As a follow-up to last week’s post we came across this article at msn living by Andrea Syrtash that enumerates the things that Arnie and Kay didn’t know at the beginning of the movie. These are things we’ve known for a long time and perhaps you have, too, but it is always good to be reminded of good things we can do to enhance our marriage. We have been reading several books lately that also reference these things.
- A good “we” starts with a good me. Each of us has to take care of ourselves if we want to be in a relationship. There are many ways to do this. It could be diet, exercise, reading, praying or counseling. Think about what you need to do to be the best individual you can be. You can invite the other to join you in the activity but it is more important to look at yourself. For years we walked together and Bob always thought he wasn’t getting enough exercise because I couldn’t walk as fast as he can. He began to ride his bike again and finds that that it is his “solitude” time and allows him to clear his mind, or think of things that he needs to do to get in touch with himself and his relationship with me.
- Sweat the small stuff. We so often hear the phrase “don’t sweat the small stuff.” That is true in many situations. Sometimes we just have to let go of things or they prevent us from being and doing what we should. However, in a marriage relationship it is important at times to do the opposite. Little acts of kindness, a hug or kiss, cooking a favorite meal, remembering a special occasion, not just an anniversary or birthday, wearing the outfit the other likes, giving them the last bit of dessert, letting them sleep in. You get the idea. I have said that couples can handle big issues in their marriage but it is often the lack of recognition of the little things that ends marriages.
- It is okay to fight. I have a problem with the word “fight” because to me that implies unkind words and actions. However, since we are two individuals and have remained two individuals we don’t always agree on every issue – whether it is politics, religion, friends, jobs around the house, etc. What I think is important in this insight is that we can’t let things pile up that we don’t attend to. We have to agree to face issues in a constructive manner or they become big issues where there will likely be a big blow up with words and actions that are difficult to take back. What we have learned is that when one of us can sense tension in our relationship he/she will begin to state the feelings that are going on inside them. We don’t blame each other we just talk about what is going on with each of us. Then we can start to clear the air and make changes where they are necessary.
- Keep expectations in check. Part of our marriage commitment that we have grown to love is the comfort with each other that we have in our relationship. We know many of our needs will be tended to and taken care of. However, it has on occasion led us to unrealistic expectations of the other. It is important to remember that expectations are mine and aren’t always shared by Bob. It is okay to have expectations but we have to recognize that we have them, state them, if we wanted them to be filled, and recognize that some are unrealistic.
- Nothing compares to their love. The grass is always greener… or is it? Bob has said in jest at times: “Just because you are on a diet doesn’t mean you can’t look at the menu.” While we look at other couples, we have grown to accept that as long as we are tending to our relationship no one’s is better than ours – for us. Comparing your relationship with others doesn’t allow you to recognize and celebrate the goodness you have.

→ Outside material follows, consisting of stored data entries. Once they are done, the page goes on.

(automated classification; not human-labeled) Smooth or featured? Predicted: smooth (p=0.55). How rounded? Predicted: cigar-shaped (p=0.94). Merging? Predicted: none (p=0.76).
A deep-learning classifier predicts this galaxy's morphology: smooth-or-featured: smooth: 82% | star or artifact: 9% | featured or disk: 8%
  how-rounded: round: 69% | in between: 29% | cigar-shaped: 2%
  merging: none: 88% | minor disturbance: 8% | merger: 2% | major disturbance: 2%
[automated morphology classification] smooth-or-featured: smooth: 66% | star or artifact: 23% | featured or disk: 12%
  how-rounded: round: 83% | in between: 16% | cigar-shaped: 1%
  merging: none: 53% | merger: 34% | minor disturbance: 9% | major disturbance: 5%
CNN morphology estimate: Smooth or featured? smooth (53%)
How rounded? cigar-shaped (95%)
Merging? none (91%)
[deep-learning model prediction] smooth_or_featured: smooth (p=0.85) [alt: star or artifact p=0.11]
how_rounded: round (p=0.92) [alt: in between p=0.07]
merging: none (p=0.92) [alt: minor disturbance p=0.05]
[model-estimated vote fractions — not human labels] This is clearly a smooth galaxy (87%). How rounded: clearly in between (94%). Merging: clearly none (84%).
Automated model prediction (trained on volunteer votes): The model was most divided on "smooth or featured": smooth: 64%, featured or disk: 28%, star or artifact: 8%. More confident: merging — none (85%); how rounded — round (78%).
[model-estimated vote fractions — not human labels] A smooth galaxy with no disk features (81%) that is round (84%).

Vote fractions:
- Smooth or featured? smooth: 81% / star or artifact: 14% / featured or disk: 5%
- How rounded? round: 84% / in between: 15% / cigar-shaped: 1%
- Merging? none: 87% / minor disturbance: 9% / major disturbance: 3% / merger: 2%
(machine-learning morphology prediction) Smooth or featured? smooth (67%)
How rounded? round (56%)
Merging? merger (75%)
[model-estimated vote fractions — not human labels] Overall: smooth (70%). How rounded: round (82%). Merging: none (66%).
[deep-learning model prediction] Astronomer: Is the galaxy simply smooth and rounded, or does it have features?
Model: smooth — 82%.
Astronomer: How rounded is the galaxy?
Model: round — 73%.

- It’s OK to schedule sex. As Homer Simpson says: “DOH.” If we had to rely on “it” to happen we would likely miss out on some wonderful times. Putting it on the calendar is important but don’t let that take all the spontaneity out of your sex life.
- Don’t be sure that you know your partner. Bob says I surprise him all the time. After 46 years of marriage I still do and say things that he doesn’t expect. The fun part of this is that we constantly get to learn new things about the other. It is one of the amazing things about the journey of marriage.
- They are present. This phrase in the article doesn’t quite say what I think it means. Presence is giving more than physically being in the same room. One of the things that I’ve learned is that if I want Bob to listen to me I have to communicate that to him, so often when I want to begin a discussion I start it by asking him if he has time to listen to me. It prevents the “you didn’t tell me that.” It is acceptable to respond with something like: “as soon as I finish typing this paragraph.” That allows the one responding to be consciously present and fully engaged. Presence is at times just ease with each other and entering into the moment. When we used to come home after a day at our jobs we would consciously give each other a meaningful greeting rather than just a little hi or kiss on the cheek.
Enjoy your relationship. None of us are perfect all the time and even if Hope Springs had a sequel Arnie and Kay would have time when they likely slipped back into their old ways. However, once you make a commitment to keep your relationship fresh and alive you will never go all the way back.